Legislator Keluhkan Jalan Rusak di Kaltara, Mendagri: Saya Forward ke Menteri PU

Anggota Komisi II DPR Deddy Sitorus meminta Menteri Dalam Negeri (Mendagri) Tito Karnavian mendorong kementerian terkait agar mempercepat pembangunan infrastruktur di kawasan perbatasan Kalimantan Utara. Menurutnya, buruknya akses jalan membuat warga kesulitan mendapatkan kebutuhan pokok hingga layanan kesehatan.
Hal itu disampaikan Deddy dalam rapat kerja Komisi II DPR bersama Mendagri di Kompleks Parlemen, Senayan, Jakarta, Kamis (16/7).
“Nah hari-hari ini Pak ini semakin mengerikan, karena apa? Karena ketiadaan akses jalan itu maka untuk mendapatkan sembako juga enggak bisa Pak. Mendapatkan BBM enggak bisa, listrik rata-rata sudah turun ke 4 jam per hari. 1-2 bulan lagi mungkin udah enggak ada listrik Pak di daerah perbatasan Kalimantan Utara,” kata Deddy.
Ia mengatakan kondisi tersebut berdampak besar terhadap kehidupan masyarakat di wilayah perbatasan. Deddy menyebut warga bahkan kesulitan menjual hasil panen dan mengakses layanan kesehatan.
“Kalau sakit sudah pasti mati Pak. Enggak mungkin dibawa ke mana-mana ditandu Pak menembus hutan Kayan Mentarang itu enggak mungkin Pak.”
Deddy juga mengaku mendapat keluhan langsung dari warga saat berkunjung ke daerah pemilihannya. Menurutnya, warga merasa tidak mendapat perhatian dari pemerintah.
“Mereka bilang begini Pak ‘kami cinta negara ini Pak tapi kalau kami diterlantarkan terus sudah kami pindahkan saja ke Malaysia. Buat apa kami terus begini kalau tidak dipedulikan?’ Karena masalahnya kemanusiaan," katanya.
Merespons hal itu, Tito mengakui persoalan akses jalan di perbatasan Kaltara merupakan masalah lama yang hingga kini belum sepenuhnya terselesaikan.
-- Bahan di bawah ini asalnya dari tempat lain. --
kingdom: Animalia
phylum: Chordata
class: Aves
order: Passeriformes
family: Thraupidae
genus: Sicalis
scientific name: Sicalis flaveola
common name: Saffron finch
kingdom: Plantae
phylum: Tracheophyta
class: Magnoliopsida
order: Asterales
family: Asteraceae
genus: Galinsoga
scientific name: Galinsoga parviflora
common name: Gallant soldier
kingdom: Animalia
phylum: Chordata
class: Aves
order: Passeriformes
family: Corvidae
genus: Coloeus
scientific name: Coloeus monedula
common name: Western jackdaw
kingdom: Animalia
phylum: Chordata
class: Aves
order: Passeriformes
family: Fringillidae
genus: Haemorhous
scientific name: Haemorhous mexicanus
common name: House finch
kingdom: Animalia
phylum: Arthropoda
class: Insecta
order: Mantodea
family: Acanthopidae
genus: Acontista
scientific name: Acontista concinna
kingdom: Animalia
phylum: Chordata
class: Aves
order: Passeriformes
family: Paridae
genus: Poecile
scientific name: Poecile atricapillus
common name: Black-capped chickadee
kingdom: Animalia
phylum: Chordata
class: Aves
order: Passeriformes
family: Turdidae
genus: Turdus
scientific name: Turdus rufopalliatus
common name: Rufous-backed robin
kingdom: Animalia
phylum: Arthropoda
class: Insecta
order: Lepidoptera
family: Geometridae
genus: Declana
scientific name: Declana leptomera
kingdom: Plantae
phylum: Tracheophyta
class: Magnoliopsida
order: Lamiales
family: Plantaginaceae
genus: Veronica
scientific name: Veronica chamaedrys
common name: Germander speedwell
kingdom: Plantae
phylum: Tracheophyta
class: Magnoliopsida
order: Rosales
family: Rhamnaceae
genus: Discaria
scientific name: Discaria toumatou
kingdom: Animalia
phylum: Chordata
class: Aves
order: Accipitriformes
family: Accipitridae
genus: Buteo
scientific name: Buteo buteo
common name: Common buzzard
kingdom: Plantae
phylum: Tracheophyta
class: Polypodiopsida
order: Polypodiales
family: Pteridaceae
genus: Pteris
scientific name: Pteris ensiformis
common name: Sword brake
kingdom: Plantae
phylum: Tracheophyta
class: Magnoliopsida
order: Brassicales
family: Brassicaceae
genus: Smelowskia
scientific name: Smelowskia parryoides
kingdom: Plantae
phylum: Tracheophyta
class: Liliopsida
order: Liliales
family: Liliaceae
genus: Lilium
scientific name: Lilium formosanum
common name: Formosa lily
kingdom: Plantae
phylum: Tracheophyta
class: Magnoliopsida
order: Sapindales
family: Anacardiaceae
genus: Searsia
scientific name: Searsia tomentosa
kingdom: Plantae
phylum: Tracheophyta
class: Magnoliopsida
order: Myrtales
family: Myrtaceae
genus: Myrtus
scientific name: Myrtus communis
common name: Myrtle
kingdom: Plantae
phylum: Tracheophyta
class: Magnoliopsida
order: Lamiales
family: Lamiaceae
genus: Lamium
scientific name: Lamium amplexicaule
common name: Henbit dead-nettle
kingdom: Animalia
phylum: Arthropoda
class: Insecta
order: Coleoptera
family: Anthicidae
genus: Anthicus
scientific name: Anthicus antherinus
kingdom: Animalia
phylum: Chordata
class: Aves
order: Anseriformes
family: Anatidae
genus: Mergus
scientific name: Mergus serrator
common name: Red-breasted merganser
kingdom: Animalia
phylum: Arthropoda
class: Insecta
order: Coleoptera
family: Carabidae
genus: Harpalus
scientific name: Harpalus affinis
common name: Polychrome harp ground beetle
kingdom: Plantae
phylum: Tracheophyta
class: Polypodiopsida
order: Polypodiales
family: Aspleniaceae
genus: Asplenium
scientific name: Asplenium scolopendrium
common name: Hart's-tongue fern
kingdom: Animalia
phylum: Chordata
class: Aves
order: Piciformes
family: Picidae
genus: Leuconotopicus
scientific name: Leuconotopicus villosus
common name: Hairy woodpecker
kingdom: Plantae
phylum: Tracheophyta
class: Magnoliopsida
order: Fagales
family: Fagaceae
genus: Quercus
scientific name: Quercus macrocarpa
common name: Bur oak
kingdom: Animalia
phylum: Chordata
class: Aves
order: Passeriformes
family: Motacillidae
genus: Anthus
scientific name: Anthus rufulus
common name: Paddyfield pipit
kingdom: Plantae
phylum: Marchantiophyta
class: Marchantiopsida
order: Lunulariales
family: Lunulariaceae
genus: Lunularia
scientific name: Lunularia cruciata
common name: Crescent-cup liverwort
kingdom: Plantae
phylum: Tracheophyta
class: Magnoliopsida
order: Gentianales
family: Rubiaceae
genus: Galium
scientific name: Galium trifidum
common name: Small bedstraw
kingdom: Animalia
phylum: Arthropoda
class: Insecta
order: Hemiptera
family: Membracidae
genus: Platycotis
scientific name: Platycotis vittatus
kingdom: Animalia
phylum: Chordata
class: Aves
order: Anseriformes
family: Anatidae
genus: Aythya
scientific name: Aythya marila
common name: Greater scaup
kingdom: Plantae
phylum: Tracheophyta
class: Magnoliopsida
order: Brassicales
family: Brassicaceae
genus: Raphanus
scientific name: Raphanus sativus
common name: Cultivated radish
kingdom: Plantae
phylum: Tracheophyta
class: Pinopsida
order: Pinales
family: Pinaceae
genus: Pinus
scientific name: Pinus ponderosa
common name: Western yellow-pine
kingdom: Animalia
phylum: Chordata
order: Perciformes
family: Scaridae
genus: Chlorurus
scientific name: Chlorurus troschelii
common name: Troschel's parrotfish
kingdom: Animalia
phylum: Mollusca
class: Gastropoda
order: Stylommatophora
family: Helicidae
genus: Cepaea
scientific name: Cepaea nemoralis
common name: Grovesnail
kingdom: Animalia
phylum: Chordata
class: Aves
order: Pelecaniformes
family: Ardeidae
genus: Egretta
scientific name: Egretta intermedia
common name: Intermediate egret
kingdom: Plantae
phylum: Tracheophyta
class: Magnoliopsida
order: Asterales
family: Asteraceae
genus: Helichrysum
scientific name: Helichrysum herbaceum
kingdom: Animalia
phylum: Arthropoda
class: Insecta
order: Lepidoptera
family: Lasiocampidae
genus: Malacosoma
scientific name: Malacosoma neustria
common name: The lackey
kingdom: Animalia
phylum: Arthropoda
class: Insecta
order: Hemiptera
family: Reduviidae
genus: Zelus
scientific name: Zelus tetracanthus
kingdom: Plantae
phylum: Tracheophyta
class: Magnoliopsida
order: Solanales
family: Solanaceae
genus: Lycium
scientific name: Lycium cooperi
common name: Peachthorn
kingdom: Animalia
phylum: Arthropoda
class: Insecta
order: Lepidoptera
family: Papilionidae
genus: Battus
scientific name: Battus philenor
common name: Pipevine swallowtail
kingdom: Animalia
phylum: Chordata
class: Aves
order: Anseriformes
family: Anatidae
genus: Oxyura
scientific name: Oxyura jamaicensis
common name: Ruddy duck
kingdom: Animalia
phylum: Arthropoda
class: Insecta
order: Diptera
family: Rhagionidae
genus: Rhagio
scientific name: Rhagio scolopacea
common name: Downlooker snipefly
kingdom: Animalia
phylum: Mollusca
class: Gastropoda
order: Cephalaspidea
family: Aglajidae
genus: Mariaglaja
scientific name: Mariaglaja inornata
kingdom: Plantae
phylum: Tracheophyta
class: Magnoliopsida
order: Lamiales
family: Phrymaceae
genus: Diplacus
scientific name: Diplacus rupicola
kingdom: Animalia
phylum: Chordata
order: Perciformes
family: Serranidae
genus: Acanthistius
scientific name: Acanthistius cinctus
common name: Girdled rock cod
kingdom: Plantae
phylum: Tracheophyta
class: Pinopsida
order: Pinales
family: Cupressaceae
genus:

Ia memastikan pemerintah akan membahasnya bersama Menteri Pekerjaan Umum (PU) dalam sebuah rapat pekan depan.
“Kepada bapak Deddy Sitorus yang pertama, mengenai akses jalan terutama yang memang ke Kerayan kita tahu ini memang jadi problem lama, sudah ada memang potongan jalan tapi memang belum penuh,” ujar Tito.
Tito mengatakan dirinya juga telah meneruskan laporan mengenai jalan rusak di Kalimantan Utara kepada Menteri PU usai adanya aksi di DPRD Kalimantan Utara.
“Tapi saya sendiri sudah menyampaikan. Kemarin kan ada aksi pak di DPRD di Kalimantan Utara dan saya sudah forward kepada Menteri PU mengenai masalah jalan,” ungkapnya.
Ia memastikan isu tersebut akan dibawa dalam rapat bersama Menteri PU agar menjadi salah satu target penanganan pemerintah.
“Jadi hari Selasa nanti, siang jam kami akan melakukan rapat pak untuk memfollow up ini dan saya akan naikkan isu ini untuk menjadi target kegiatan dari Menteri PU pak. Karena ini memang fakta yang masyarakat kita alami pak. Dampaknya luas,” tandasnya.
Menanggapi komitmen tersebut, Deddy menyampaikan apresiasi.
“Saya atas nama warga mengucapkan terima kasih kalau itu ditindaklanjuti, Pak, tutup Deddy.